One issue of concern for him is the prioritization of kinship care. Perlee says that well-trained foster parents in the community are bypassed for relatives who may be farther away or who are not as capable.

“I’m not pretending that, as a county legislator, I could have a direct influence on that,” he said. “But certainly I could be an informed, experienced voice.”

Fran Porter

Porter, 69, has lived in Altamont for over 30 years. This is her first run for political office, but she has worked in the public sector for years.

“I’m interested in being on the other side of legislation,” she said.

Porter grew up in Iowa and then graduated with a bachelor degree from Minnesota State University, Mankato where she double majored in psychology and speech with a minor in sociology. After graduating, she moved to New York to work at Opportunities for Chenango as a teacher in the Head Start program, before moving to Albany to work for the state’s Department of Labor. She eventually began working for the state’s health department and became the director of the WIC program, which helps to provide food for pregnant women, infants, and children.

“It’s very complex; it’s our second-largest program in New York State,” she said. “It’s a bureaucracy, but in a good way.”

Porter retired in 2005. Shortly after her granddaughter, who is now 8, began attending school, Porter became more politically active.

“I want to make sure she has a good legacy,” Porter said.

At first, she said, her activism focused on legislation and candidates in the federal government before she realized that the county government plays a key role in politics and, she said, makes more of a difference, and so she started attending county meetings.

“A lot of what happens in that government, especially Albany County, is influential: It affects the surrounding counties and because of the proximity to the state [capitol], it tends to influence the state legislation,” she said.

She quoted Assemblywoman Pat Fahy, who said that the Albany County Legislature in particular gives her a pulse on state legislative matters.

Porter is concerned about environmental issues like protecting water sources, infrastructure, and health and safety.
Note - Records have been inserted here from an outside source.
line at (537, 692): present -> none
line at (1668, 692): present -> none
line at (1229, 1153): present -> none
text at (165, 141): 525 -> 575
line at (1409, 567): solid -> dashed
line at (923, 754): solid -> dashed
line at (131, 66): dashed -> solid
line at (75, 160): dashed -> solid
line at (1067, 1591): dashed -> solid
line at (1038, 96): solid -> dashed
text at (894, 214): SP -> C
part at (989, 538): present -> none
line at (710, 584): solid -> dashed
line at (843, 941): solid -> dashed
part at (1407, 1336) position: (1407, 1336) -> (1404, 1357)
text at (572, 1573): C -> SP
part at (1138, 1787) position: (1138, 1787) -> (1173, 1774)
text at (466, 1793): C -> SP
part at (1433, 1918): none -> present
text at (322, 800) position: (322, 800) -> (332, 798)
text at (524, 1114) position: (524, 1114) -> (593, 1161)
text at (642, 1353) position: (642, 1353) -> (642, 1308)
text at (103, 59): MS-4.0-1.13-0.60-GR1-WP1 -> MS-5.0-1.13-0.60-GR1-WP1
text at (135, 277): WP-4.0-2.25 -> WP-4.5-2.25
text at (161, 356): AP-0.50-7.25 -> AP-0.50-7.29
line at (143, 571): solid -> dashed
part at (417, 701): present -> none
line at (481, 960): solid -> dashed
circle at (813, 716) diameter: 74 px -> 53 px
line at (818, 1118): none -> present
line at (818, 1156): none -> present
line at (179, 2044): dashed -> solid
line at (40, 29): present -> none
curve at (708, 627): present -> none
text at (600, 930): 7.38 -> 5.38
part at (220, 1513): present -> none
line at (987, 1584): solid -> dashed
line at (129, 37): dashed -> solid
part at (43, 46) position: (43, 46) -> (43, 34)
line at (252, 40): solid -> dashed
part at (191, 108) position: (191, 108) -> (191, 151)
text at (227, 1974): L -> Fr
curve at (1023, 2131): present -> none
Some important environmental issues include the Rapp Road landfill in Albany as well as protecting the water sources for wells in the Hilltowns.

She also wants to see more representation of the 31st District and rural Albany County. While she said she supports reducing the size of the legislature as well as redistricting, she says there needs to be ensured representation of the district.

While Porter said that she wants to bring jobs to the rural parts of the county to address issues like underemployment, she also wants to ensure growth in the community is managed well and is environmentally sound and affordable.

Porter also said that she has become concerned about the sale of flavored e-cigarettes, which the county legislature is now reviewing a bill to ban. She said that she originally was neutral on the issue because she understood they were used to help people quit smoking. But, after discovering how prevalent vaping has become among young people, she has become more concerned. She said that she also would like to look into what damage can occur in the lungs when using e-cigarettes.